Defendant also asserts that the trial court failed to consider the principles of sentencing before ordering Defendant to serve his sentence, and Defendant suggests that the trial court should have considered other available sentencing options. This court has stated that "while consideration of sentencing principles is mandatory in determining a defendant's original sentence, 'reference to these principles is not necessary in determining the appropriate sanction following a revocation of probation.'" State v. Randy Tyrone Crawford, No. M2000-02358-CCA-R3-CD, 2001 WL 881368, at *3 (Tenn. Crim. App., Aug. 7, 2001), perm. app. denied (Tenn., Jan. 14, 2002) (quoting State v. Howard Luroy Williamson, Jr., No. 02C01-9507-CC-00201, 1996 WL 551793, at *2 (Tenn. Crim. App., Sept. 30, 1996)). Once a trial court revokes a defendant's probation, its options include ordering confinement, ordering the sentence into execution as originally entered, returning the defendant to probation on modified conditions as appropriate, or extending the defendant's period of probation by up to two years. T.C.A. §§ 40-35-308(a), (c), -310 (2010); see State v. Hunter, 1 S.W.3d 643, 647 (Tenn. 1999). The judgment of the trial court in a revocation proceeding will not be disturbed on appeal unless there has been an abuse of discretion. State v. Shaffer, 45 S.W.3d 553, 554 (Tenn. 2001). In order for this court to find an abuse of discretion, "there must be no substantial evidence to support the conclusion of the trial court that a violation of the conditions of probation has occurred." Id.

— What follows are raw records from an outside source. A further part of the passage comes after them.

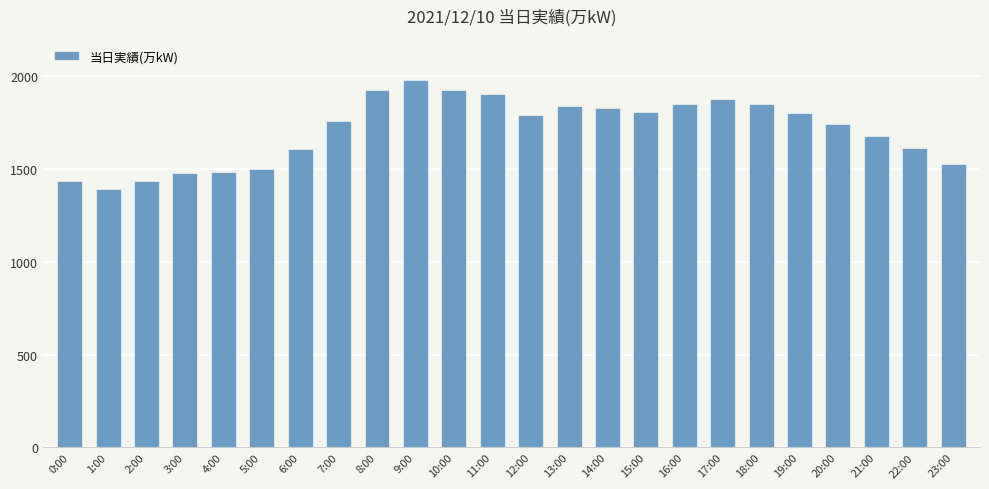

What is the sum of all values?

41006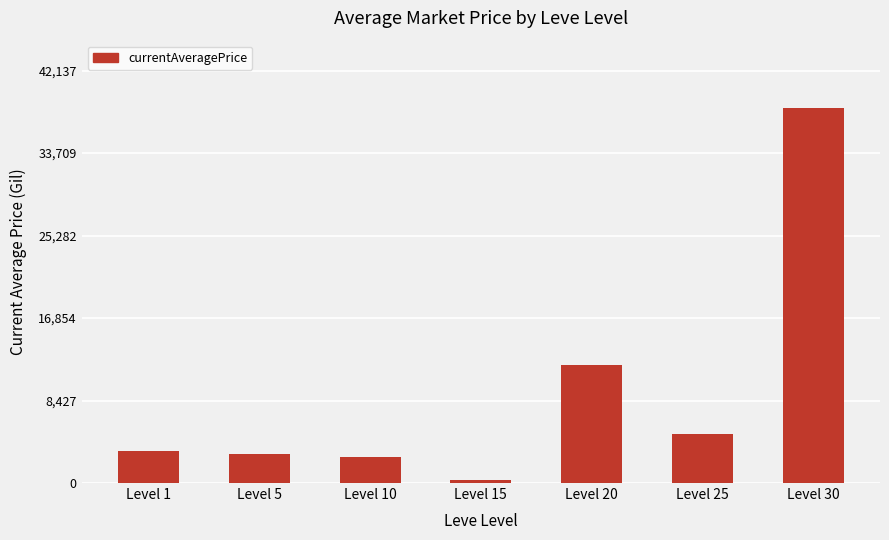

Reading left to right, list all the values displayed in this chart.

Level 1=3307.0	Level 5=3015.0	Level 10=2658.0	Level 15=300.0	Level 20=12062.5	Level 25=5000.0	Level 30=38307.2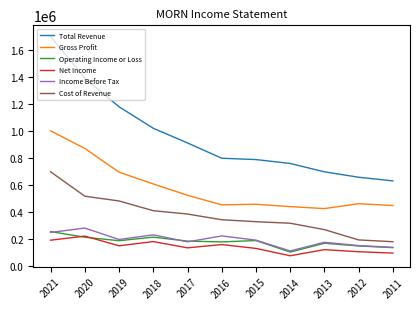

What is the sum of the Total Revenue values at 2021 and 2013?

2397600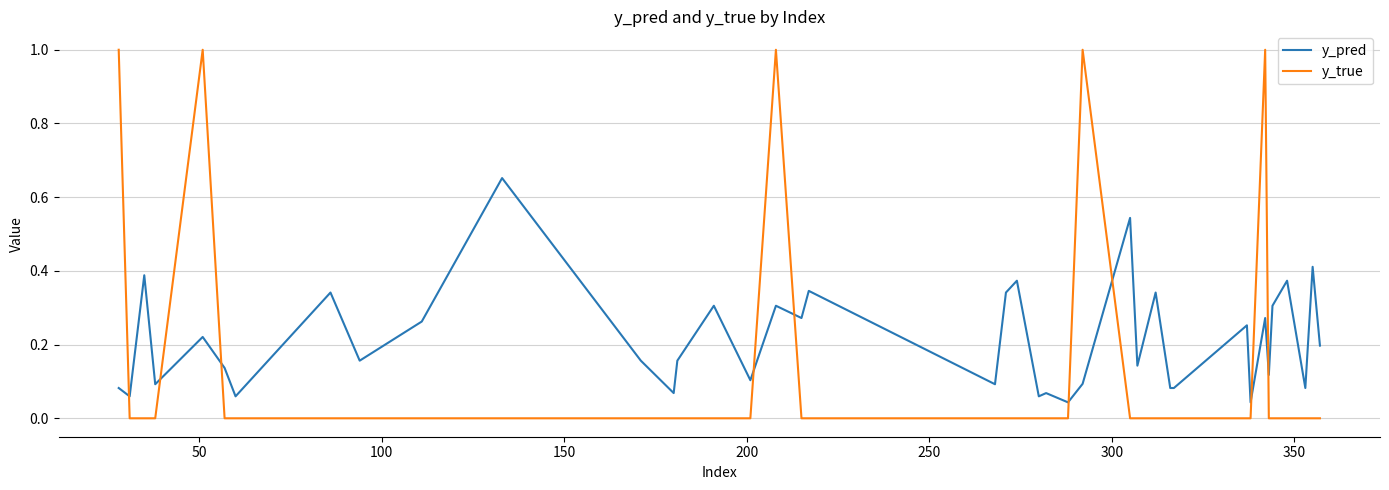

Which series ends up on top after the final intersection of y_true and y_pred?

y_pred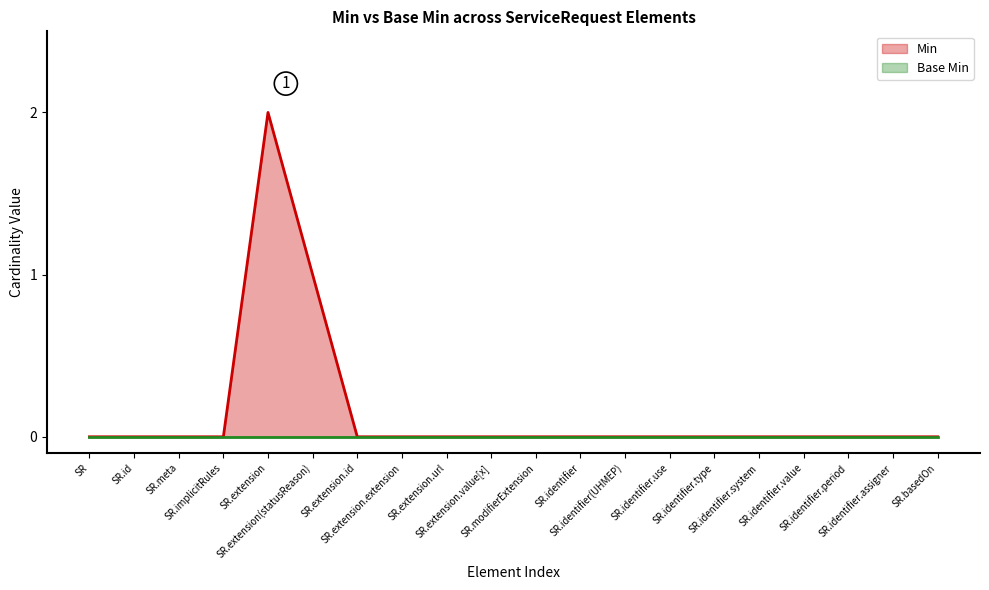

Which series has the widest spread of values?

Min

The record shows the trial court considered Defendant's four payments of restitution before May 2013, and his failure to report after May 2013. The court noted that Defendant had not made reasonable efforts to report to his probation officer as was a condition of his probation. The evidence does not preponderate against the trial court's finding that a probation violation occurred, and the trial court did not abuse its discretion in ordering Defendant's sentences be placed into effect as such action was within the court's authority. See T.C.A. § 40-35-310, -311(e).

For the foregoing reasons we affirm the judgment of the trial court.